The employee’s QRC, Mary Thayer, offered the opinion that the employee was not competitively employable.  A contrary opinion was offered by L. David Russell who opined that the employee was employable in the competitive labor market.  The compensation judge did not accept Mr. Russell’s opinion as credible given her determination that the employee made a number of good faith attempts to return to his job in a modified position and was unsuccessful.  The compensation judge concluded that the potential employers listed by Mr. Russell would be unlikely to modify a job to the extent that the employer already tried.  The employer challenges the job search as insufficient to support the finding of total disability.  We disagree.  The employee testified that he tried to look for work, but his restrictions limited what he could do, and that he, his family, and two job vendors had run out of ideas of what type of work he could perform.  The QRC testified that the employee had cooperated with his rehabilitation plan and that his job search was reasonably diligent in his limited labor market.  The compensation judge relied on this testimony and determined that the job search was sufficient and that the employee was unlikely to find competitive employment.  Evidence supporting these findings includes the employee’s testimony, vocational assessments, the vocational opinion of the employee’s QRC, and the medical opinions of the treating physicians and psychologist.  As the employee’s psychologist noted, the employee’s “anxiety, depression, and chronic pain are so intertwined as to be inseparable.”  The employee’s depression was a factor inhibiting his success in rehabilitation as he hoped to recover and return to his regular job.  The judge found the employee’s physical condition in combination with the psychological condition, learning disability, training, experience, and lack of success in job search, to be evidence of permanent total disability.

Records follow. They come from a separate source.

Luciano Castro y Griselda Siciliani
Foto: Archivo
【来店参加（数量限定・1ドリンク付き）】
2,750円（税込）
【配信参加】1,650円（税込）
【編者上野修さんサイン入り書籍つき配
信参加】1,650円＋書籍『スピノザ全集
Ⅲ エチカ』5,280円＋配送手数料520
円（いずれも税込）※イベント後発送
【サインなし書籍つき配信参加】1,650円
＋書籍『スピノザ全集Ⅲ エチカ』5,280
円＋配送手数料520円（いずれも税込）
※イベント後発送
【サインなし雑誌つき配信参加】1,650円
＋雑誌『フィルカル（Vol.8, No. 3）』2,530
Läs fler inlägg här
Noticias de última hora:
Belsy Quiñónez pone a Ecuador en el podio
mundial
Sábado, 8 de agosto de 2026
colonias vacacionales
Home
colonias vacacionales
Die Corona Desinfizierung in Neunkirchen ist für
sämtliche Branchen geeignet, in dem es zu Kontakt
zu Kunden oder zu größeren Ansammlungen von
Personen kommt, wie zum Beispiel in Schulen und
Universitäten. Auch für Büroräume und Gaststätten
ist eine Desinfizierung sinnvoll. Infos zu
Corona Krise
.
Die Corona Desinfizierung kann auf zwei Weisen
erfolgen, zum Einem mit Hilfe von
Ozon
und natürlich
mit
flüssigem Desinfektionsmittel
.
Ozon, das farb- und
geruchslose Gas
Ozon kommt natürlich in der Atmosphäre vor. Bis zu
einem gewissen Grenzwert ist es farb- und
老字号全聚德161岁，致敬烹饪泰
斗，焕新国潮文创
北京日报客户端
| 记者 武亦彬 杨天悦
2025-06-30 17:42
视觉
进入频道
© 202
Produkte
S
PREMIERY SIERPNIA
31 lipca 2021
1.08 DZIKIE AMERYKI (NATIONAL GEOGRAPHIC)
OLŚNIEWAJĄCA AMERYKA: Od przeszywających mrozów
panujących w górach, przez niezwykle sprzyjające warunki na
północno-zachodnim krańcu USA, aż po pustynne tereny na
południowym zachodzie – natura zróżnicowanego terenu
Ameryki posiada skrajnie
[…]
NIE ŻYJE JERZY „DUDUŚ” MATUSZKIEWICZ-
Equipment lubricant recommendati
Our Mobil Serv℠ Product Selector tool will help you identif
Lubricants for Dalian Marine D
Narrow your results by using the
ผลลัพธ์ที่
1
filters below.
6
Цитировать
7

Permanent total disability is not solely a reflection of the employee’s physical condition but is primarily dependent upon the employee’s ability to find and hold employment.[9]  Jobs available beyond the jobs held by the employee at the City of St. Paul would require additional skills and/or physical modifications to perform the functions of the job.  The line of argument that the employee could perform sedentary to light duty work activities is contrary to the evidence presented.  Judge Olson found the employee credible when he testified he could not perform the modified jobs offered by the employer after the 2005 injury.  Retraining or returning to school was explored and rejected given the employee’s learning disability and chronic pain syndrome.

Judge Olson evaluated all the evidence and found this case presented a rare and unique set of facts where an employee of this age is found to be permanently and totally disabled.  We conclude the evidence in this case was sufficient to support the compensation judge’s findings.  We affirm the compensation judge’s findings and order.



[1] See Hengemuhle v. Long Prairie Jaycees, 358 N.W.2d 54, 59, 37 W.C.D. 235, 239 (Minn. 1984).

[2] Additional background regarding the employee’s vocational rehabilitation follows this section.

[3] Beck Depression Inventory II

[4] Weber v. City of Inver Grove Heights, 461 N.W.2d 918, 43 W.C.D. 471 (Minn. 1990).

[5] Hengemuhle v. Long Prairie Jaycees, 358 N.W.2d 54, 59, 37 W.C.D. 235, 239 (Minn. 1984).

[6] Nord v. City of Cook, 360 N.W.2d 337, 37 W.C.D. 364 (Minn. 1985).

[7] See Schulte v. C.H. Peterson Constr. Co., 278 Minn. 79, 153 N.W.2d 130, 24 W.C.D. 290 (1967).

[8] The employee’s weekly wage at the time of his December 2005 injury was $794.21.

[9] McClish v. Pan-O-Gold Baking Co., 336 N.W.2d 538, 36 W.C.D. 133 (Minn. 1983); Schulte, 278 Minn. 79, 153 N.W.2d 130, 24 W.C.D. 290.